WORK TO COMPLETE
A. In the Maya Rodale interview, what is the name of her new series?
B. Print the part of the Maya Rodale interview that begins at the words "Everyone has been" and stops after "name: Lord Darcy.".

READING PASSAGE
⟨

Maya Rodale on Romance, Rogues, and Lady Bridget’s Diary
Bestselling author Maya Rodale pens smart, sassy romance books that often feature devilishly handsome, sexy, Alpha males from another century. Many of her gentleman rogues have dreamy British accents, and are skilled at the courtship rituals of polite society.
Everyone has been waiting for her new series, Keeping Up with the Cavendishes, which launched this week with Lady Bridget’s Diary. The book is a blend of Pride and Prejudice and Bridget Jones Diary and the entire series is homage to her favorite Rom Coms.
In Lady Bridget’s Diary we follow an American heiress who must learn to navigate London society when her family unexpectedly inherits a dukedom in Regency England. In addition to the hilarity involved with adjusting to the requirements of her new lifestyle, there is, of course, an “infuriatingly irresistible rake” to contend with. His name: Lord Darcy.
Another three books are planned for this series, all following different characters, but in roughly in the same time frame. I chatted with Maya about romance, rogues, Lady Bridget’s Diary, and about her staunch support of romance books and readers.
You’ve been a romance reader since your mom gave you your first novel in your teens, what was it about romance that so captured your attention?
I just love a great, engaging story—especially one with a well-developed heroine, adventure, a love story and a happy ending. Romance novels are the best place to consistently find this type of story, so once I discovered these books I was hooked.
Why do you think your mom was so insistent about your reading them?
She was a fan of romance novels, which is why she thought to recommend them. At the time, I was studying the role of women in fiction, as writers and characters, and she insisted I couldn’t possibly do so without reading the most popular, profitable books by women, about women and for women. I couldn’t argue with that, so I had to start reading them. The rest is history…
So how did you find your way to being a romance writer? Did you have a career doing something else prior?
I started writing romance novels really young—right out of college!—probably because I didn’t know any better. I wrote through grad school and day jobs until my writing career and life was in a place where I could write full time.
We all love your handsome, sexy Alphas with British accents. What is it that makes you fall in love with the heroes you write?
Well, it’s not just the abs and the accent J. I try to find the humanity and the uniqueness in each character/hero and in doing so, find the love for my characters (kinda how it works in real life, too). But most of all, I love the way they love and honor the heroines!
In your case, life has sort of imitated life — you married a sexy Brit of your own! Does that mean there is such a thing as happily ever after in real life?
I sure hope so! But here’s the secret: what really matters is what makes you happy and finding someone who loves and supports you, accent and abs optional. And I believe that is definitely possible in real life.
Despite the fact that romance is a thriving industry, with devoted readers, critics call them trashy and low brow, and worse. You have been a champion of the genre and its readers. What do you most wish people could understand about why these books are good for the mind, body, and spirit?

⟩

MATERIAL

⟨

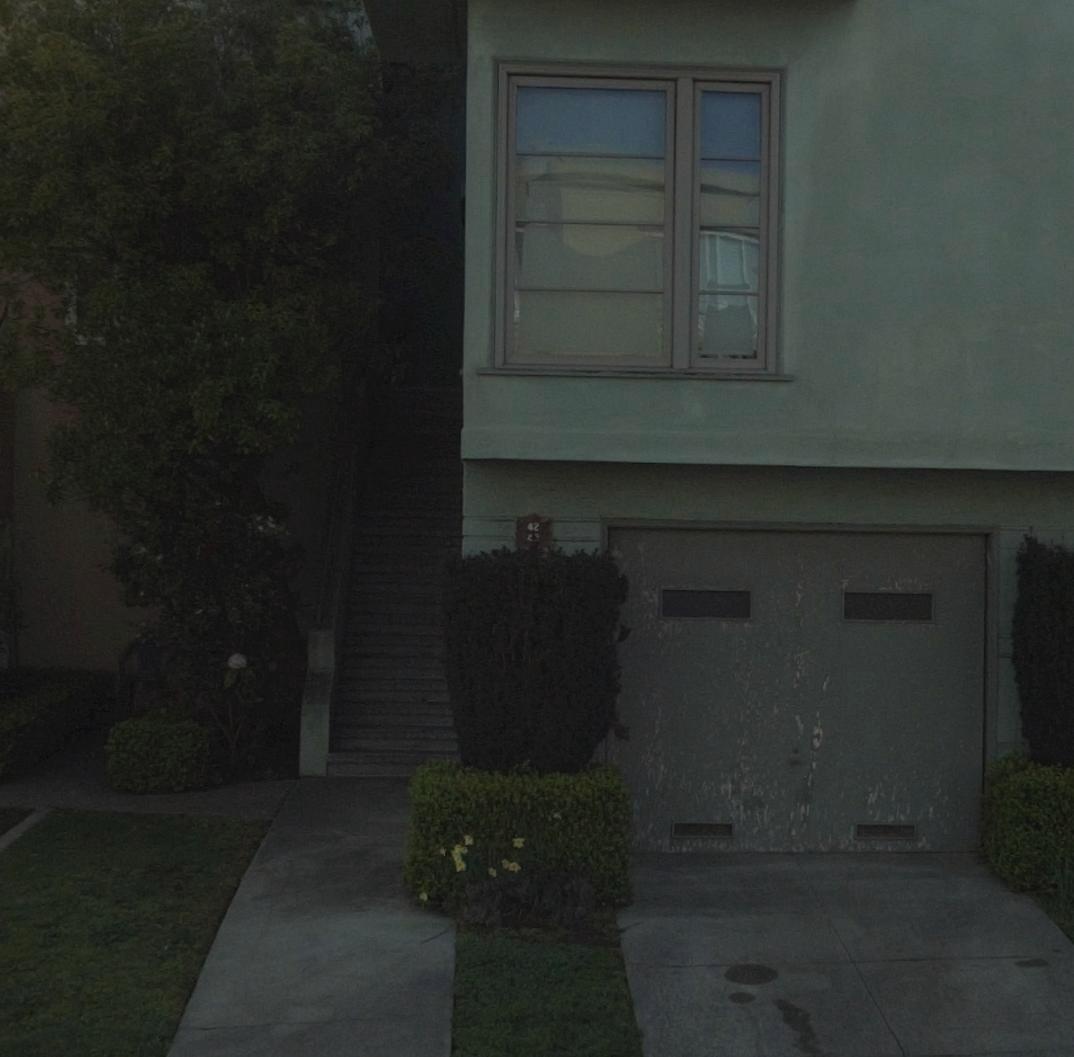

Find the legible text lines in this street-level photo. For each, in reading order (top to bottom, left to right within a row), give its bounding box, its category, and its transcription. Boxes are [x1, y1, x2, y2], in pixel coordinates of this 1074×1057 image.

[525, 521, 541, 534] StreetNumber: 42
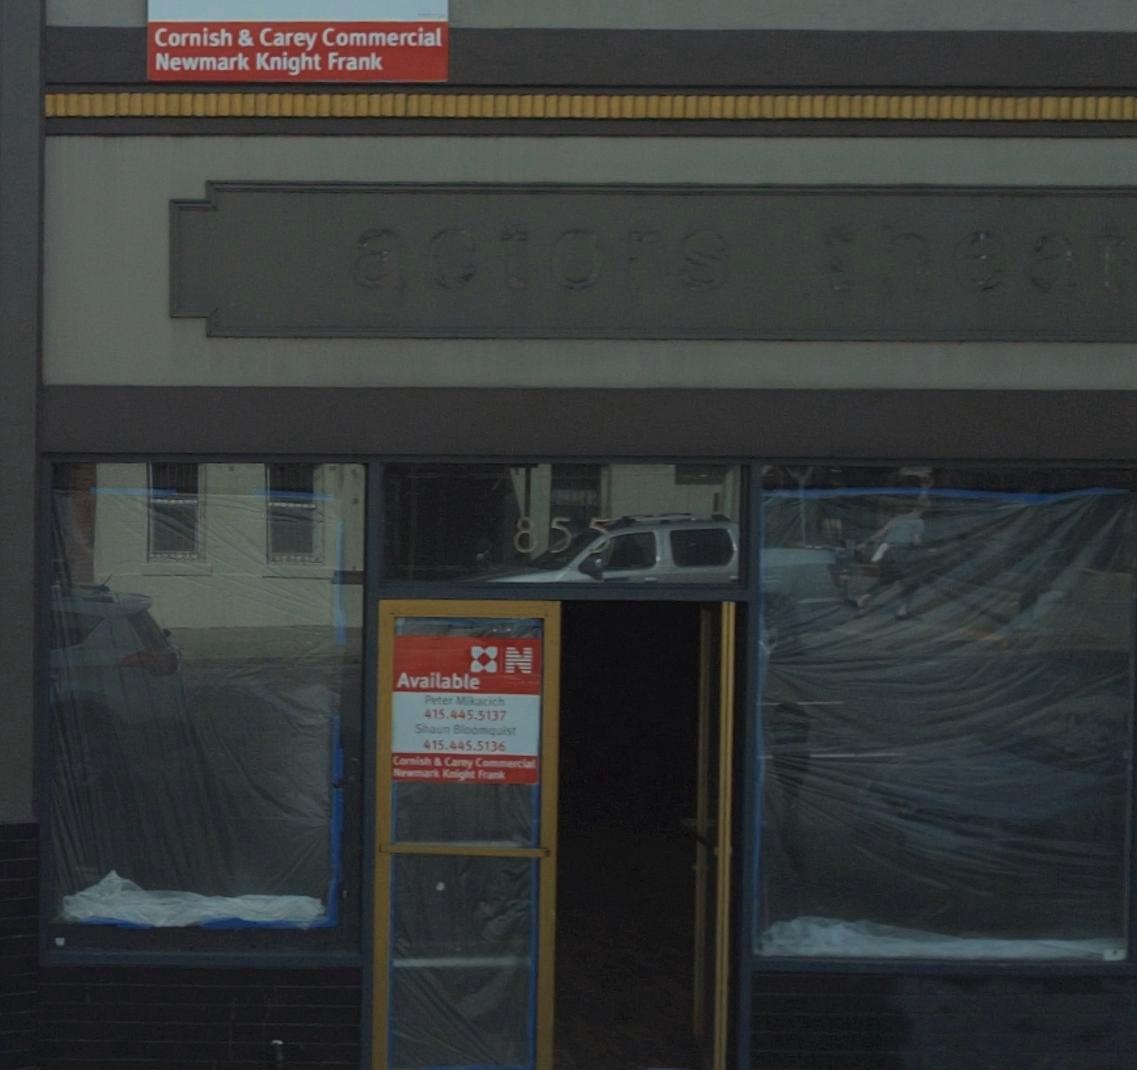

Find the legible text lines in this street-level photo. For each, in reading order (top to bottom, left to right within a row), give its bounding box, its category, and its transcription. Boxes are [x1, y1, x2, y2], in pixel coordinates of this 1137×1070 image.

⟩

TASK-BY-TASK ANSWERS
A. Keeping Up with the Cavendishes

B.
Everyone has been waiting for her new series, Keeping Up with the Cavendishes, which launched this week with Lady Bridget’s Diary. The book is a blend of Pride and Prejudice and Bridget Jones Diary and the entire series is homage to her favorite Rom Coms.
In Lady Bridget’s Diary we follow an American heiress who must learn to navigate London society when her family unexpectedly inherits a dukedom in Regency England. In addition to the hilarity involved with adjusting to the requirements of her new lifestyle, there is, of course, an “infuriatingly irresistible rake” to contend with. His name: Lord Darcy.